Bob Dylan, cantor, compositor e Nobel da Literatura, está de regresso a Hong Kong para um espectáculo no dia 4 de Agosto. O evento, classificado como “histórico” pela organização, vai ter lugar no Centro de Convenções e Exposições e os bilhetes foram colocados ontem à venda.

Este será o primeiro concerto de Bob Dylan em Hong Kong já com o estatuto de Nobel da Literatura, distinção conquistada em 2016, e que foi justificada pela academia por o artistas norte-americano “ter criado novas formas de expressão poéticas no quadro da grande tradição da música americana”.

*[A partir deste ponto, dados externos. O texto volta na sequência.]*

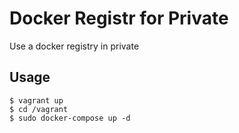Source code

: # Docker Registr for Private

Use a docker registry in private

## Usage

    $ vagrant up
    $ cd /vagrant
    $ sudo docker-compose up -d
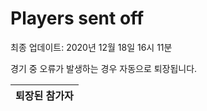 # Players sent off
최종 업데이트: 2020년 12월 18일 16시 11분


경기 중 오류가 발생하는 경우 자동으로 퇴장됩니다.


| 퇴장된 참가자 |
|:---:|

Do alinhamento nada se sabe, mas se mantivermos em conta a sequência de canções dos últimos concertos, Bob Dylan deverá interpretar, entre outras, “Highway 61 revisited” e “Ballad of a thin man”, de 1965, “Tangled up in blues”, de 1975, ou “Summer days”, de 2001, além de versões e revisitações de temas de outros artistas. “Bowling in the wind” é uma hipótese que pode ficar para um encore.

Em 2017, Bob Dylan editou “Triplicate”, o primeiro triplo álbum de carreira, com 30 versões de clássicos da música norte-americana, mas nos últimos anos tem vindo também a publicar álbuns com gravações ao vivo de muitos dos concertos que tem dado nas últimas décadas.

Da crítica, os maiores aplausos vão para os últimos oito álbuns.

O sucesso de Lisboa

A referência musical que tem vindo a marcar décadas desde os anos 60 esteve no passado mês de Abril em Lisboa. Se havia cépticos quanto à qualidade dos espectáculo do nem sempre muito consensual músico, as dúvidas ficaram resolvidas. Depois do espectáculo lia-se no Público: “num pavilhão com lotação esgotada, esteve a lenda, o músico determinante na história da música popular urbana do pós-guerra, o senhor Nobel da literatura – tudo isso conferiu à ocasião uma certa solenidade e uma palpável expectativa”.

Mais do que uma estrela, quem ali estava “a nu”, era o músico “naquele palco sóbrio, despido dos ecrãs e tecnologia de ponta hoje tão habituais, sob a luz dos holofotes de outros tempos que criavam um efeito misto de salão de baile e set cinematográfico”, refere a mesma fonte.

Dylan é um mestre. Uma figura incontornável da música do último meio século, com uma carreira que oscilou com naturalidade entre o rock e o blues, com um salto no folk.

Tal como no filme “I´m Not There” o senhor que não ficou conhecido pelo nome Zimmerman pode ser muitos homens e em cada um surpreender. A soma de todos os artistas que contém a imensa personalidade musical que é Bob Dylan poderá ser testemunhada em Hong Kong no próximo dia 4 de Agosto.